- _Work request_: Can you lay out the records as a Markdown table with the columns Row and Line, starting with the first line of the records and going on through the line that contains "- Implement annotation", with blank lines left out?

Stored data
#####

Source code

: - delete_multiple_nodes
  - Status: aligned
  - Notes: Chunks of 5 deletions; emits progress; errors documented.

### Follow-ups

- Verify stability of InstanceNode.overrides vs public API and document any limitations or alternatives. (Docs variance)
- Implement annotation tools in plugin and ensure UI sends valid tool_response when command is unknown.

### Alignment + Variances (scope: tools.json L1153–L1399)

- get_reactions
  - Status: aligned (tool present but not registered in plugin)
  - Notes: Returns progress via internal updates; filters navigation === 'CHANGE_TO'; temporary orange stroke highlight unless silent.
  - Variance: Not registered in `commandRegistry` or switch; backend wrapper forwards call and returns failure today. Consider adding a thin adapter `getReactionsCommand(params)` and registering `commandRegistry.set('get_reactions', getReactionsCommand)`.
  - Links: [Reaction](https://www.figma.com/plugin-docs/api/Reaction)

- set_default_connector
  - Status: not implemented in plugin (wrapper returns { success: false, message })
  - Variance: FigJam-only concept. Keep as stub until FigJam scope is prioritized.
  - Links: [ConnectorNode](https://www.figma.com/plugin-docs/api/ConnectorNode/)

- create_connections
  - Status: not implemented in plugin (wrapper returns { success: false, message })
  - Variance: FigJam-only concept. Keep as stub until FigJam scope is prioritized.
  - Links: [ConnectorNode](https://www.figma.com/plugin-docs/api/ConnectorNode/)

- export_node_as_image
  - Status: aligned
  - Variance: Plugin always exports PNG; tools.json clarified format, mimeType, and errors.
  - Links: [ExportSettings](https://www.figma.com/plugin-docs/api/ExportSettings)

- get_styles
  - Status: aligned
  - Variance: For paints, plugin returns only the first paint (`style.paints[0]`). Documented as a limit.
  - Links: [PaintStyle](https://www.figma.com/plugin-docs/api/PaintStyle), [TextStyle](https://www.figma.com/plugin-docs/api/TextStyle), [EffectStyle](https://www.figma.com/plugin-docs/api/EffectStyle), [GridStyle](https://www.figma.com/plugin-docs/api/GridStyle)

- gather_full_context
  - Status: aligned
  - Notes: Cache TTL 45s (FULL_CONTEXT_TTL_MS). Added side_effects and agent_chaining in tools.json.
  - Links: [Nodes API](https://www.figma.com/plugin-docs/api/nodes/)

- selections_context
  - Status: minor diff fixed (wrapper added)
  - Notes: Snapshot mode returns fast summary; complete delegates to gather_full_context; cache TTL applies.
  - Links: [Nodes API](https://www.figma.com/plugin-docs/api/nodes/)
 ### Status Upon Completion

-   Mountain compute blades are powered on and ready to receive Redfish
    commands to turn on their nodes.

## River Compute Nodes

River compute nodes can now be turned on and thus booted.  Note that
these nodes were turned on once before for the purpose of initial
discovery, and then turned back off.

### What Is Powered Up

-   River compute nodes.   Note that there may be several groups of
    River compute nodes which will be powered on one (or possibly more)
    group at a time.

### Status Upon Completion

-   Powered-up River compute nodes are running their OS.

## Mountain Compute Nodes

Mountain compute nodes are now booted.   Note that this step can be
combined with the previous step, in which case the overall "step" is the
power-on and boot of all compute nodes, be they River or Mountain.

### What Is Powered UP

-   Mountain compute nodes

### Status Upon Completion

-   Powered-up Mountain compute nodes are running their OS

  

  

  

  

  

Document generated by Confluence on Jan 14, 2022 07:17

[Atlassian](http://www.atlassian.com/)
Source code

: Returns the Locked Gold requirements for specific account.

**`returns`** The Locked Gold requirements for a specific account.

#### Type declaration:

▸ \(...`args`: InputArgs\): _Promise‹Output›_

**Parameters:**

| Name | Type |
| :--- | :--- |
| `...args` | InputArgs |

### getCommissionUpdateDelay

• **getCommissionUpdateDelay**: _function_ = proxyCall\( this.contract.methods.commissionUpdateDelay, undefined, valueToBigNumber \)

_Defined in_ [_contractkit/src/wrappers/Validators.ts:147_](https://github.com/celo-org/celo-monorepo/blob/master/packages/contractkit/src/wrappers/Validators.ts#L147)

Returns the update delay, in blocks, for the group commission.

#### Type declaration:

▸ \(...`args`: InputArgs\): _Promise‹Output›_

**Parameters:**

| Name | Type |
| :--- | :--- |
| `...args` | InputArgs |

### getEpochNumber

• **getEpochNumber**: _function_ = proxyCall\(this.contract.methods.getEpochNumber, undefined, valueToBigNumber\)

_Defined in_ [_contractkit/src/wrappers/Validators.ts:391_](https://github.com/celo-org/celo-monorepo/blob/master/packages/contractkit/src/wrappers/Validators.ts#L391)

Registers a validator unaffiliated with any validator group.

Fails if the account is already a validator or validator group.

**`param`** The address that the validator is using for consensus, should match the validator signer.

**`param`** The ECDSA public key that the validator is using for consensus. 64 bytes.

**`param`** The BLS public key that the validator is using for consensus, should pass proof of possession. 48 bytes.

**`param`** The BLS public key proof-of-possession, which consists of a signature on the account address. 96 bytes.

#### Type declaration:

#####

- _Solution to this exercise_:
| Row | Line |
|---|---|
| 1 | Source code |
| 2 | : - delete_multiple_nodes |
| 3 |   - Status: aligned |
| 4 |   - Notes: Chunks of 5 deletions; emits progress; errors documented. |
| 5 | ### Follow-ups |
| 6 | - Verify stability of InstanceNode.overrides vs public API and document any limitations or alternatives. (Docs variance) |
| 7 | - Implement annotation tools in plugin and ensure UI sends valid tool_response when command is unknown. |